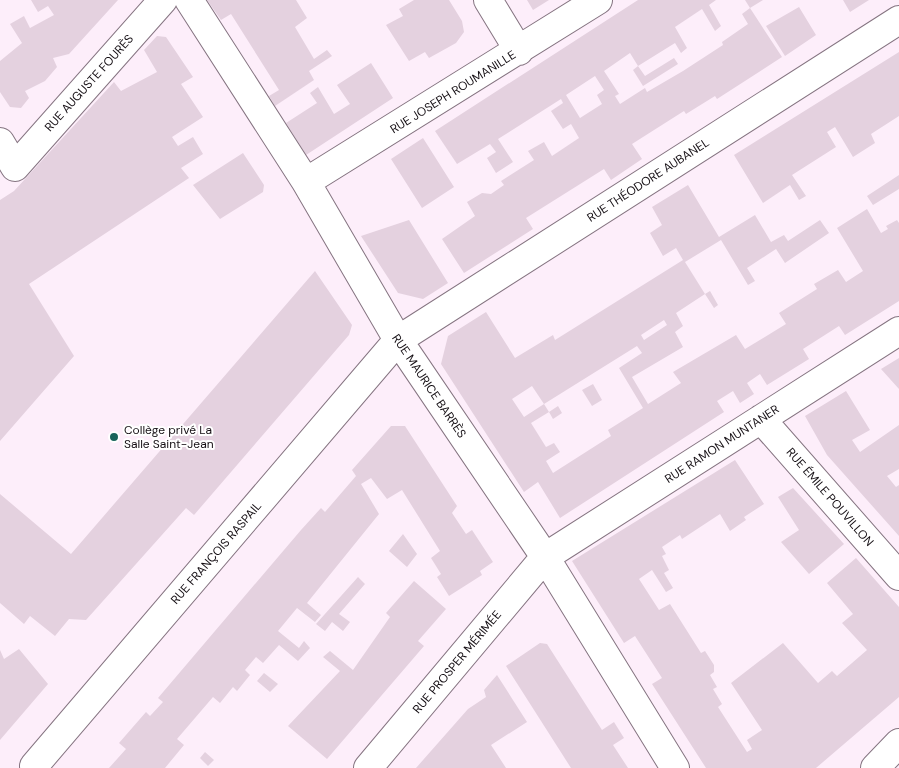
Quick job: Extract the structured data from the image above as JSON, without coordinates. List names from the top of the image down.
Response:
{
  "streets": {
    "street": [
      "RUE AUGUSTE FOURÈS",
      "RUE JOSEPH ROUMANILLE",
      "RUE THÉODORE AUBANEL",
      "RUE MAURICE BARRÈS",
      "RUE RAMON MUNTANER",
      "RUE ÉMILE POUVILLON",
      "RUE FRANÇOIS RASPAIL",
      "RUE PROSPER MÉRIMÉE"
    ]
  },
  "crossings": [
    ["RUE JOSEPH ROUMANILLE", "RUE MAURICE BARRÈS"],
    ["RUE THÉODORE AUBANEL", "RUE MAURICE BARRÈS"],
    ["RUE THÉODORE AUBANEL", "RUE FRANÇOIS RASPAIL"],
    ["RUE MAURICE BARRÈS", "RUE RAMON MUNTANER"],
    ["RUE MAURICE BARRÈS", "RUE FRANÇOIS RASPAIL"],
    ["RUE MAURICE BARRÈS", "RUE PROSPER MÉRIMÉE"],
    ["RUE RAMON MUNTANER", "RUE ÉMILE POUVILLON"],
    ["RUE RAMON MUNTANER", "RUE PROSPER MÉRIMÉE"]
  ],
  "places": ["Collège privé La Salle Saint-Jean"]
}
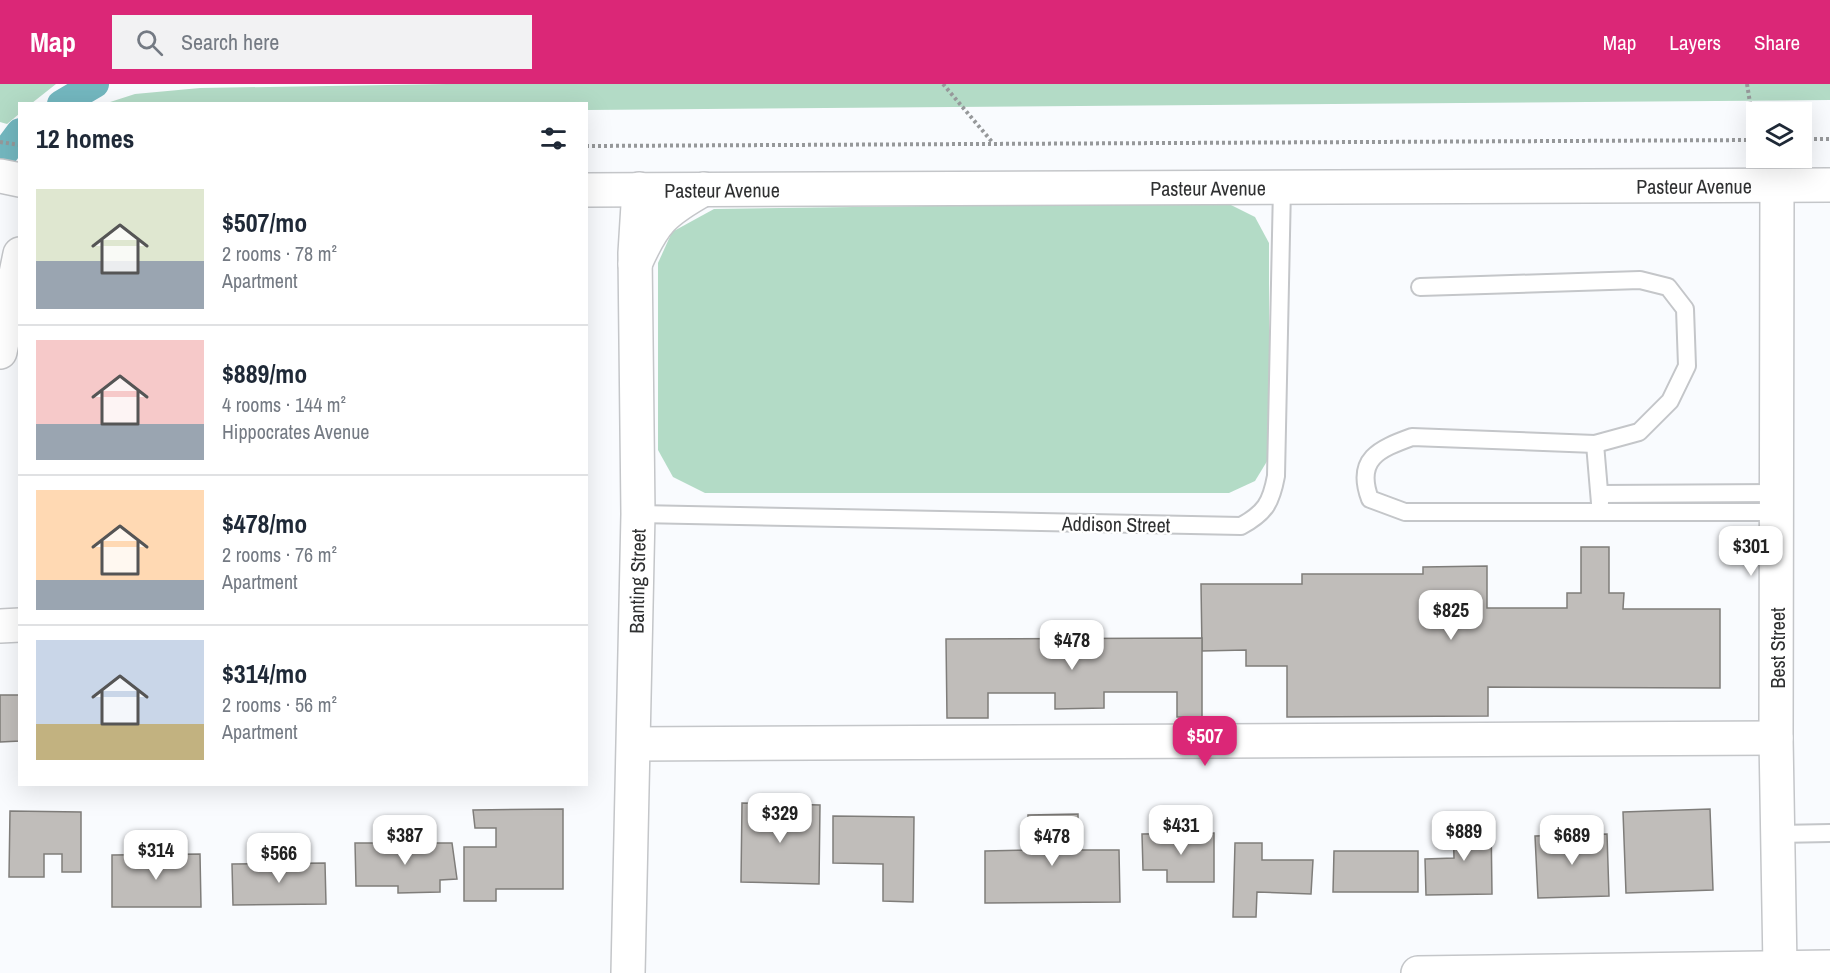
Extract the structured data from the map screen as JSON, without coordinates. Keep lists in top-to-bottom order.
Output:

───

PROMPT
Determine how many lines of the material hold the string "data", and state that number by itself.

RESPONSE FOR THIS EXERCISE
2